Set tasks:
A – Answer these questions using the excerpt on the Gemäldegalerie photographs, one answer per line:
(i) In what year did Gustav Schwarz take his assignment in Berlin?
(ii) To underground mines in which state were paintings moved for safety?
(iii) Roughly how many paintings did the two fires destroy?
B – Print the passage of the excerpt on the Gemäldegalerie photographs from "A photograph taken" to "in the future.", copying it word for word.

Document excerpt:
::::::
A photograph taken in 1926 depicting paintings by Peter Paul Rubens that likely burned in a fire in 1945
Staatliche Museen zu Berlin, Zentralarchiv
In 1925, following the destruction of artworks and cultural artifacts across Europe during World War I, a photographer named Gustav Schwarz took an assignment in Berlin systematically documenting precious museum holdings in case another catastrophe threatened them in the future.
Schwarz’s efforts to photograph the collection of the Gemäldegalerie—an art museum in the German capital recognized for its European paintings from the 13th century through the 18th century—proved prescient just a few decades later, when World War II reached its climax in 1945. Many of the museum’s most valuable paintings were too large to move to the safety of underground mines miles away in the state of Thuringia. Instead, they remained in the control tower of an air-raid shelter in Berlin, where two subsequent fires—their causes unknown—destroyed roughly 430 paintings.
Today, the details of these lost masterpieces—including works by Peter Paul Rubens, Anthony van Dyck and Caravaggio—survive on Schwarz’s glass negatives, which for decades were kept in good condition in museum archives. Now, for the first time, these works will be given a new life, online.
::::::
Extracted information:

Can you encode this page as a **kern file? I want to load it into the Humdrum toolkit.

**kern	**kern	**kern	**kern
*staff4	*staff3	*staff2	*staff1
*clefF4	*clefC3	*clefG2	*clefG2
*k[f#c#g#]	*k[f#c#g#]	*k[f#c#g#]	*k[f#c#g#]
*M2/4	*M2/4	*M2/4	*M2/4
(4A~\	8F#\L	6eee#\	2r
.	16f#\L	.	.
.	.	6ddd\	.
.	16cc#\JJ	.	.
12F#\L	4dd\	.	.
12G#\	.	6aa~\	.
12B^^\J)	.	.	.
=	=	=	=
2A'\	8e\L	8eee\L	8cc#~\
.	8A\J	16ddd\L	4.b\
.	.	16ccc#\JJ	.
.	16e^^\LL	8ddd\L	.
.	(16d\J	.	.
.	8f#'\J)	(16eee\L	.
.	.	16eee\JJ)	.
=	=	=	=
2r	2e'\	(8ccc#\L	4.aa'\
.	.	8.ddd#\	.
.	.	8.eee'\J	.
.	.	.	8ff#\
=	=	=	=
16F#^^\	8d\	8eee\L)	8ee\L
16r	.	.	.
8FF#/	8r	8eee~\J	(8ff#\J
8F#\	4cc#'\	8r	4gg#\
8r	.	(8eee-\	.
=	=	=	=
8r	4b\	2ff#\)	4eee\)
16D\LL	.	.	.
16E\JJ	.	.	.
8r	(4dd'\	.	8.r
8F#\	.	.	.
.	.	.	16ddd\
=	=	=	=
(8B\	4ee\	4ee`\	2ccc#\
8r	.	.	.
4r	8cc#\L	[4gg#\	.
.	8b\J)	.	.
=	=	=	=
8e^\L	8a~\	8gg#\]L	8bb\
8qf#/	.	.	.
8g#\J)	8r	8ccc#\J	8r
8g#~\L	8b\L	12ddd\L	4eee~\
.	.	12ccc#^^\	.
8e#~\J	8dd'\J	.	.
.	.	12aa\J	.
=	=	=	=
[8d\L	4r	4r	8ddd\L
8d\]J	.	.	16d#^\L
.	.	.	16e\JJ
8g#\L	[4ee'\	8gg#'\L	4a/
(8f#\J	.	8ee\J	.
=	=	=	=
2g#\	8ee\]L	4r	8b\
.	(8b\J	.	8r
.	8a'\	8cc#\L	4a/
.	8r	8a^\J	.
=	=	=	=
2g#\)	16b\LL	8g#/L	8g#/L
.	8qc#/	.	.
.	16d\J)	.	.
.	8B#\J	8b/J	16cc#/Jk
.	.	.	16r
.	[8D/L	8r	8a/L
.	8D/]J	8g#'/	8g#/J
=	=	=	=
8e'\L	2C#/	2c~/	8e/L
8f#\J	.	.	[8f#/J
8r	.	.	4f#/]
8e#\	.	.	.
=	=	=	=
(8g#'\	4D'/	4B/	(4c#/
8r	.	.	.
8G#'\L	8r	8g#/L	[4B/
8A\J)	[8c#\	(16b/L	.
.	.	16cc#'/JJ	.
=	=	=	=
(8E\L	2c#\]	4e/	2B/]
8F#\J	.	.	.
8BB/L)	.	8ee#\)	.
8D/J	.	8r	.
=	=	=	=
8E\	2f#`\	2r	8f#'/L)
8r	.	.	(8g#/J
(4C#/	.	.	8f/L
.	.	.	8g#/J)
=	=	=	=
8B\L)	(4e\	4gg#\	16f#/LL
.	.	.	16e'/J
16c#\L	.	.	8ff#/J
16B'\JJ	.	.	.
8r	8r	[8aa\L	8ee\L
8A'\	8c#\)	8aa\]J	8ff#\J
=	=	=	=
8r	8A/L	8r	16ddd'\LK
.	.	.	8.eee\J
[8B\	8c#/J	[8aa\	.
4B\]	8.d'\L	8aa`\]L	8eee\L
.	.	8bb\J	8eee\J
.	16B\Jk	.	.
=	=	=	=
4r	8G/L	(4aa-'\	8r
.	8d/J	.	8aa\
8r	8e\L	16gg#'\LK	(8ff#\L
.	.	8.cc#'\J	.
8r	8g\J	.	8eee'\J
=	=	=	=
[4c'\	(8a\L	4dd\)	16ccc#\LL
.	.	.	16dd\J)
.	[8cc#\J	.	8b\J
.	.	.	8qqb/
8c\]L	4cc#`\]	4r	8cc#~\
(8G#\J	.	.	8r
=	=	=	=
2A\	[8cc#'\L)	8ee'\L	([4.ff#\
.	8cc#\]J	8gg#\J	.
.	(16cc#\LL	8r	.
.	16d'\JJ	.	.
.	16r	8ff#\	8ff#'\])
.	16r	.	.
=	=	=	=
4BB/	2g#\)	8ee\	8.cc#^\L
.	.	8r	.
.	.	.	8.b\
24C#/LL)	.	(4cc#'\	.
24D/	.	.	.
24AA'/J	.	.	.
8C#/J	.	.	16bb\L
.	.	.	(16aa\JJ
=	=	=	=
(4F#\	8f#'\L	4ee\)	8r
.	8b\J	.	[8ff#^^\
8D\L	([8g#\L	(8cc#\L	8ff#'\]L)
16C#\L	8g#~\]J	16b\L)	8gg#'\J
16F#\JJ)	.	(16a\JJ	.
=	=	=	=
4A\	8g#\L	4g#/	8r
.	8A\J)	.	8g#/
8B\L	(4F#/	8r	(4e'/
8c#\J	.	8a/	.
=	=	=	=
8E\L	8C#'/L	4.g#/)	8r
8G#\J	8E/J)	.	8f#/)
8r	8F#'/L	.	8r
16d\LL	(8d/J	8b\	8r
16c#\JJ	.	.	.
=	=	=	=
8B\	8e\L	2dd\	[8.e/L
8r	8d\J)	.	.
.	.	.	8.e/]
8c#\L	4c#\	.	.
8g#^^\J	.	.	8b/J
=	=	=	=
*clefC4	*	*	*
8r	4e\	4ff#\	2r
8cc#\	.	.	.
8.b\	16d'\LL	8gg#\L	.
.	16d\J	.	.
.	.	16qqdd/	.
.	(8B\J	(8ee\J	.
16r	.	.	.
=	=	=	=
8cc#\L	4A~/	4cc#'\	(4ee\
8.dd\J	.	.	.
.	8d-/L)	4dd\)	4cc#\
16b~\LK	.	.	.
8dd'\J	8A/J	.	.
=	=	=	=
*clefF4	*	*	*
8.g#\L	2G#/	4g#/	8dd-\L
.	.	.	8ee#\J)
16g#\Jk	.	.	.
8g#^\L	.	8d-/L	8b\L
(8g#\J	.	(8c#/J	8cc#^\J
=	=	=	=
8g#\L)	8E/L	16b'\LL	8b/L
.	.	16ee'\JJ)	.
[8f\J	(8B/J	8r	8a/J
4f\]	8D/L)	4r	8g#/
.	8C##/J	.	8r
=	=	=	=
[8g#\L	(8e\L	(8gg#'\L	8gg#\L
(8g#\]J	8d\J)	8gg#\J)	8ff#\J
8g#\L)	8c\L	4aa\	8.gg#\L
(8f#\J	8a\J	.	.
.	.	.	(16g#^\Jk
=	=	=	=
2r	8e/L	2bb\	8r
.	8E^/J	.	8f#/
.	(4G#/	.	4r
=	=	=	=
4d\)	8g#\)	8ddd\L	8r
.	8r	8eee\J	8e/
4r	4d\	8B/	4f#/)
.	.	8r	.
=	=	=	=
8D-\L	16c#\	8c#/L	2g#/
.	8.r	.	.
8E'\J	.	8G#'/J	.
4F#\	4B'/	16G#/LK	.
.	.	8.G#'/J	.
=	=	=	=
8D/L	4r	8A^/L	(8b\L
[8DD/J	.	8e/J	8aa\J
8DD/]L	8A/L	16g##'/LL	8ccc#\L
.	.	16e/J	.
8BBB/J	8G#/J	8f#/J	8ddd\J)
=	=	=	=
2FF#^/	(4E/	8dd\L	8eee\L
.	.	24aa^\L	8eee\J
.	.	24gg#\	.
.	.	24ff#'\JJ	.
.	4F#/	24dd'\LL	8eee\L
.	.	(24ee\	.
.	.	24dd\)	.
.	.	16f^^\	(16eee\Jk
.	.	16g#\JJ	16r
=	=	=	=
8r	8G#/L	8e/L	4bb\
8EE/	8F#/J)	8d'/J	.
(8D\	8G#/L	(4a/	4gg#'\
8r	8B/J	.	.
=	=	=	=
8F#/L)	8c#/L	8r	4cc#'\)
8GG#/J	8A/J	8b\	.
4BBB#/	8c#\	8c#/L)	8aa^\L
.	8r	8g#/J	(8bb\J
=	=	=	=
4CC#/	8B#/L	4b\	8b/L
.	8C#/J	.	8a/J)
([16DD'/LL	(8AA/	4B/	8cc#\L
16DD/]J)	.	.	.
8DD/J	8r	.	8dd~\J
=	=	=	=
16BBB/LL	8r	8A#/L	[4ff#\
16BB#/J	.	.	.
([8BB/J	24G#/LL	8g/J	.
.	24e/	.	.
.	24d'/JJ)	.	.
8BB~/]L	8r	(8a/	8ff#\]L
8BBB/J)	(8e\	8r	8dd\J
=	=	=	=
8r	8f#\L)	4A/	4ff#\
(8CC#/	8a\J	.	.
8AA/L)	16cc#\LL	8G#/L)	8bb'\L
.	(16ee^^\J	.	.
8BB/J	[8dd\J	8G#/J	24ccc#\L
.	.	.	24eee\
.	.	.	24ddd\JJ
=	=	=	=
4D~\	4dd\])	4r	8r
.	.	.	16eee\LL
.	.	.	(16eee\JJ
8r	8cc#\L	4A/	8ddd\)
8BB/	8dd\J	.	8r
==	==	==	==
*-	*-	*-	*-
::::::
Results for each task:
A –
(i) 1925
(ii) Thuringia
(iii) Roughly 430

B –
A photograph taken in 1926 depicting paintings by Peter Paul Rubens that likely burned in a fire in 1945
Staatliche Museen zu Berlin, Zentralarchiv
In 1925, following the destruction of artworks and cultural artifacts across Europe during World War I, a photographer named Gustav Schwarz took an assignment in Berlin systematically documenting precious museum holdings in case another catastrophe threatened them in the future.